The first thing to know is that soil can have a significant impact on the strength of your foundation. This means that if you are building in an area with weak soils, it will be much more likely to give way over time. On the other hand, strong soils make for very durable foundations and homes built upon them tend to hold up better over time.
An important thing about different types of soil is how compressible they are under pressure or weight placed on top of them. Soil compresses when there is not enough water content within it to support something heavy like a house being built above it. The amount of compression varies depending on what type of soil you’re looking at but generally speaking clay-rich dirt has stronger compression than sandier earths do.
The presence of water is also a big determining factor in how strong or weak your soil will be. When the ground becomes too saturated with water, it can cause soils to become even weaker than they would normally be. This means that you should only ever build on dirt when it has dried out after rainstorms and during droughts so as not to create any issues with foundation strength later down the line. Remember this if you are planning on building near lakes or ponds because these areas may flood often!
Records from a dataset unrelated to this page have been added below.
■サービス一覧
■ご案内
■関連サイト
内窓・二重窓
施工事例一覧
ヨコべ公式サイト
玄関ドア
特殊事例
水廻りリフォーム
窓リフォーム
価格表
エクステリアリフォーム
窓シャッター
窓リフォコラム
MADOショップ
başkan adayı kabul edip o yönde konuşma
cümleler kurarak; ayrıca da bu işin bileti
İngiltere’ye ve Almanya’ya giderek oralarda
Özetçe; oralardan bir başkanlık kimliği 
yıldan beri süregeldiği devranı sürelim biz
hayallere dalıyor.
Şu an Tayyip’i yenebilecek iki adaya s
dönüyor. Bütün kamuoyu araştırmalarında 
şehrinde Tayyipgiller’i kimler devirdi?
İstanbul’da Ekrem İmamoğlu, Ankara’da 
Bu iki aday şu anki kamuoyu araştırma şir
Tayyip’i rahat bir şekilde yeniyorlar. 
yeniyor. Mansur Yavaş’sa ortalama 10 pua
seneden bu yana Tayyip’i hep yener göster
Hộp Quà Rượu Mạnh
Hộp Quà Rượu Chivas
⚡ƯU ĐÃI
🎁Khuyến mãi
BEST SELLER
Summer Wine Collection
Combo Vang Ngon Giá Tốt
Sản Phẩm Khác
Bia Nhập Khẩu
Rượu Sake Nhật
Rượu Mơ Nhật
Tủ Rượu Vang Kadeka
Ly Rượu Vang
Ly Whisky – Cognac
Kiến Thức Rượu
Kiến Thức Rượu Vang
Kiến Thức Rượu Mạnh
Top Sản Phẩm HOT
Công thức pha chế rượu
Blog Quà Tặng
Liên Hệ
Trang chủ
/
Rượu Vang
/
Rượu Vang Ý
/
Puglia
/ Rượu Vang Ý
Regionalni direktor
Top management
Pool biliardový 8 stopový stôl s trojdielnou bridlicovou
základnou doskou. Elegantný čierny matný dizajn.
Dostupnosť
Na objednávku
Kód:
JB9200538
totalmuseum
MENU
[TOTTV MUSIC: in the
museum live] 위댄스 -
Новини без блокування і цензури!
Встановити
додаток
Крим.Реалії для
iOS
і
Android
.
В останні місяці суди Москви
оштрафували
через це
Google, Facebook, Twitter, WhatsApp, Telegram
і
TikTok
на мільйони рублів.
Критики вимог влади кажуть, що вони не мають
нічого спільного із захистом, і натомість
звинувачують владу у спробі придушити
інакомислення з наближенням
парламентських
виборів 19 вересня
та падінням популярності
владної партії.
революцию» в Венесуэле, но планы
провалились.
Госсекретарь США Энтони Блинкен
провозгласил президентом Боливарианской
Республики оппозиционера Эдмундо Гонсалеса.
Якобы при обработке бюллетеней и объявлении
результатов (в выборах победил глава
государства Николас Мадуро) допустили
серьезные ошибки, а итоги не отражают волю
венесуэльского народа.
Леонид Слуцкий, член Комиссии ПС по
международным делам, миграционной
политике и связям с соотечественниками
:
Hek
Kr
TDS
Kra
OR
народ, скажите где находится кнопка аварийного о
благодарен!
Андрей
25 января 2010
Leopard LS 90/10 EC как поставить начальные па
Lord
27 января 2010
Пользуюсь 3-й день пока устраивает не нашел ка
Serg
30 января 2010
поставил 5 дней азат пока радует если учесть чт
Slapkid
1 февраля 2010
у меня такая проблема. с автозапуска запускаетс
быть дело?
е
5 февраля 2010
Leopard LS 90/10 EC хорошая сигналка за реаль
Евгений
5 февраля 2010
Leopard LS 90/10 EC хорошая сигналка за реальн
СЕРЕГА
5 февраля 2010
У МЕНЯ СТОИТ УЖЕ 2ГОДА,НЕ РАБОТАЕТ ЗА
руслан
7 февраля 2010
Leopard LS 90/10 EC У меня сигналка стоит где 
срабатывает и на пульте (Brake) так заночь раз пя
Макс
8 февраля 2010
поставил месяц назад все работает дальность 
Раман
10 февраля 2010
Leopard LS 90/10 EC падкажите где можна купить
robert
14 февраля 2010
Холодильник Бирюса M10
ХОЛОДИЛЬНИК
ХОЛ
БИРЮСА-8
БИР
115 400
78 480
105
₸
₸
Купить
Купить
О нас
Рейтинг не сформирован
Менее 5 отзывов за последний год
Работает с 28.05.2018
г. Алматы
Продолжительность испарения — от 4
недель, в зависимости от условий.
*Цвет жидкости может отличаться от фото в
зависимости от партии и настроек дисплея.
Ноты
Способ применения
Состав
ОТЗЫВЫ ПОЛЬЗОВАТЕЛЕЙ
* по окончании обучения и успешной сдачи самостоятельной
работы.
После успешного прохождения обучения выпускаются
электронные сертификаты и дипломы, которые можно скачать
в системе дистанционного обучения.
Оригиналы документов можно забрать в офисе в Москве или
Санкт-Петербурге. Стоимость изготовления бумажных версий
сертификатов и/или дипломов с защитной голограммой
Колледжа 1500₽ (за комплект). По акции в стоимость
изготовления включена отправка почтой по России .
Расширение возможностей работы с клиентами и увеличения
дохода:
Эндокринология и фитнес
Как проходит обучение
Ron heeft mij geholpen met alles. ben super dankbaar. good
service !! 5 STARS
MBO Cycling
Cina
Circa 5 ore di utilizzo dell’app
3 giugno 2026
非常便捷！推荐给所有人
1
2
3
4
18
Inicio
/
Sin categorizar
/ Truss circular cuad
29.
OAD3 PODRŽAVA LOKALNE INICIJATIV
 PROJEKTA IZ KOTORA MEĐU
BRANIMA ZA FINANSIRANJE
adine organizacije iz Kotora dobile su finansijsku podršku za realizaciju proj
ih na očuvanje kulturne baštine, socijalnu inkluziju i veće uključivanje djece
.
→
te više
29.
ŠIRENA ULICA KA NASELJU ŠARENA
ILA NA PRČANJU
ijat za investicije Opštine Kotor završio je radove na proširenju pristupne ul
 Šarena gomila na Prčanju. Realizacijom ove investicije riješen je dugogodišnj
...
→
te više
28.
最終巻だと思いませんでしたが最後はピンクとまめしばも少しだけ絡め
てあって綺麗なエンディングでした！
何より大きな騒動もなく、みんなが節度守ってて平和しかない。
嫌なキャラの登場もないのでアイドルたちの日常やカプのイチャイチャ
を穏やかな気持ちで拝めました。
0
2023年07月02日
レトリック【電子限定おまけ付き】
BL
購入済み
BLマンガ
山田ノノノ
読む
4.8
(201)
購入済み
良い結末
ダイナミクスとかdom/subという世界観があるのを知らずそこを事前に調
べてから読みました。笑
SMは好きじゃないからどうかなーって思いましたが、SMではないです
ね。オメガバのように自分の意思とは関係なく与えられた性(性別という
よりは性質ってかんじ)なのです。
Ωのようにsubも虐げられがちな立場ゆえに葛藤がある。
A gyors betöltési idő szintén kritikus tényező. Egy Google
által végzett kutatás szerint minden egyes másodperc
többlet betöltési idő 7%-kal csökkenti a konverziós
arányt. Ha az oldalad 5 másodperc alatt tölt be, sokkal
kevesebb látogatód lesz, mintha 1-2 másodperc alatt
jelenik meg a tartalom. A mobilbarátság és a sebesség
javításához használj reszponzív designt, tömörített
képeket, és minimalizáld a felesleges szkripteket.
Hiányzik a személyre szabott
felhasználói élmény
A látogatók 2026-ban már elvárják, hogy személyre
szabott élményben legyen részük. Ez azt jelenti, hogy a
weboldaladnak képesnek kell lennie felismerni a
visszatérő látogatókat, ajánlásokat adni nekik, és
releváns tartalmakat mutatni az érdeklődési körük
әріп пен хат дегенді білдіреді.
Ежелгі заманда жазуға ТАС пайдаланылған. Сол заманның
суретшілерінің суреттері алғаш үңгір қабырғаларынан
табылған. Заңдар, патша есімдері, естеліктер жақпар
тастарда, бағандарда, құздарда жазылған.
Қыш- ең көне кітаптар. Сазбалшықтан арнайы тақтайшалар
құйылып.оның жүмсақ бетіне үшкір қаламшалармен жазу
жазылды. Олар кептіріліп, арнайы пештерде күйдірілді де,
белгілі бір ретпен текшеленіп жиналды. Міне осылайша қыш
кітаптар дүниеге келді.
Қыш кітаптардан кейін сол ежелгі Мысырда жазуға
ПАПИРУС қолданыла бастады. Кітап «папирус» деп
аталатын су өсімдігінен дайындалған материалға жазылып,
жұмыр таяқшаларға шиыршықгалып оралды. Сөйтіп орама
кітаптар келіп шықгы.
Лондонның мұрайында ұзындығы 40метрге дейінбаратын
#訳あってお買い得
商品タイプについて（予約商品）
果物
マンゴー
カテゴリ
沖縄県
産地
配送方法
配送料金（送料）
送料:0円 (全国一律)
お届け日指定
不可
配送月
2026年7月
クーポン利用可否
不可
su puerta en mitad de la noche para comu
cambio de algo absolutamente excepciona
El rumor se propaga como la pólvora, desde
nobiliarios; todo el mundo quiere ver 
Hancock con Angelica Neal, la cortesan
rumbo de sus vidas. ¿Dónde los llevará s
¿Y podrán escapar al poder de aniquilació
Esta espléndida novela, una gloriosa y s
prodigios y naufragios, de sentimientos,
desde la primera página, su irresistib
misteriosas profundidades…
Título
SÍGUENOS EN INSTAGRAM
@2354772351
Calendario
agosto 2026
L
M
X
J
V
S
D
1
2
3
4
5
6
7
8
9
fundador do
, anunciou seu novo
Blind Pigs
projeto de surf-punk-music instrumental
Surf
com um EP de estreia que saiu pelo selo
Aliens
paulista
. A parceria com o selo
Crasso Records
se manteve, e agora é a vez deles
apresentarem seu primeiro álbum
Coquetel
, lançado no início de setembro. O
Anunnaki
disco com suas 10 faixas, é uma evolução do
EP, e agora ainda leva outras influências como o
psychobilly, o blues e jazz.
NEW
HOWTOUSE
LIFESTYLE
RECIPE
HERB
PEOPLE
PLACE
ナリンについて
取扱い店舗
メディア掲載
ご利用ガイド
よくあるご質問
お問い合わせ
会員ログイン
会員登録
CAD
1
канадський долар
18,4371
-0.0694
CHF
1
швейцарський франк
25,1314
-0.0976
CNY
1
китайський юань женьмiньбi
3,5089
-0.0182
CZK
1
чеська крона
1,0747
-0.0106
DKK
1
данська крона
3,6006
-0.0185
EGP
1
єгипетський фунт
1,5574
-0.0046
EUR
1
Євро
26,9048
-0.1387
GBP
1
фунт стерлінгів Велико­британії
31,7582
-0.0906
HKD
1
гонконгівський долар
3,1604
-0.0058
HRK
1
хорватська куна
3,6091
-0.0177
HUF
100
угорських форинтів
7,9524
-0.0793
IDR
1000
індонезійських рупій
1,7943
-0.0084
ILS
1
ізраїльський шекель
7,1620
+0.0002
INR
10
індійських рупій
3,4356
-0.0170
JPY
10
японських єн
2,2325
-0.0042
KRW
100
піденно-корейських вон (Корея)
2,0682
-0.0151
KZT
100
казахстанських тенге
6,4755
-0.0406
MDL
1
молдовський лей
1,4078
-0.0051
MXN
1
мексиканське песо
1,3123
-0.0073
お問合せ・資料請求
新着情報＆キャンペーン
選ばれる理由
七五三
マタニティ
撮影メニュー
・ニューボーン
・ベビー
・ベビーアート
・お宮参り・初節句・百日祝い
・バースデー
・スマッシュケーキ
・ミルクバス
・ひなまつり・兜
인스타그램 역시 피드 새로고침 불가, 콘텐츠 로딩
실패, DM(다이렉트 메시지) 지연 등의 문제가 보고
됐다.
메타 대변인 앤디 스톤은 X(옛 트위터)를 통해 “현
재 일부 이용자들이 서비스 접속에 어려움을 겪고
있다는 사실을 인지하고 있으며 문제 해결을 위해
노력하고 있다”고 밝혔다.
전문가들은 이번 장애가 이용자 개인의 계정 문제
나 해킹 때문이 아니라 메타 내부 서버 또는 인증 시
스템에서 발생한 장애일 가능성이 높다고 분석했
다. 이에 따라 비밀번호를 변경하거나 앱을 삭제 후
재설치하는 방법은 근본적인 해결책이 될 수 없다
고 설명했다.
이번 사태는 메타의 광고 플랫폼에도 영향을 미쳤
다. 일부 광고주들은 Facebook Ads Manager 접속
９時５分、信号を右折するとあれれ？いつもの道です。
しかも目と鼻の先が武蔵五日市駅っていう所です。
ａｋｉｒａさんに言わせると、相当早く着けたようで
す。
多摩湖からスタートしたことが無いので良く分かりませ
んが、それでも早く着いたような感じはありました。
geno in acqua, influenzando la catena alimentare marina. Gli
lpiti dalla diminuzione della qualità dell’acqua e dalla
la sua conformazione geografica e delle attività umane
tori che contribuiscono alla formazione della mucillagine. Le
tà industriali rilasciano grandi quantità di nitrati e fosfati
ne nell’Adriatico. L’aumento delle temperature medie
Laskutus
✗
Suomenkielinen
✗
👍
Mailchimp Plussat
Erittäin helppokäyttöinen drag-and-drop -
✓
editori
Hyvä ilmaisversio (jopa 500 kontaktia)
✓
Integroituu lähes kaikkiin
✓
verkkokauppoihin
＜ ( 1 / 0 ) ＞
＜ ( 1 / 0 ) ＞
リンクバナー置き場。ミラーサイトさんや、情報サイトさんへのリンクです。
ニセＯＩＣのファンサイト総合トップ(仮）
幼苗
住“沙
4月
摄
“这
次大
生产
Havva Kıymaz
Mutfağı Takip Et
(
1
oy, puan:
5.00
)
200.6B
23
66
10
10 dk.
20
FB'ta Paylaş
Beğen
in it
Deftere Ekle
One thing to remember about different types of soil is that sandy earths tend to erode faster than other kinds do under pressure placed upon them by buildings and houses constructed atop them. They’re great for good foundations but their lack of durability can cause problems in the future when it comes to erosion and damage caused by water.
Finally, clay-rich soils are often considered some of the best you can find for building houses on because they compress very well under pressure and hold up over time. They’re not as susceptible to washouts or other types of soil movement that may be caused by excess moisture like sandy earths tend to be. That is why many homes built along rivers and lakes use this type of dirt! It is also important to note that these soils usually need a lot more testing before construction begins due to how easily they become saturated with excess rainwater making them difficult if not impossible to build upon at times during certain seasons.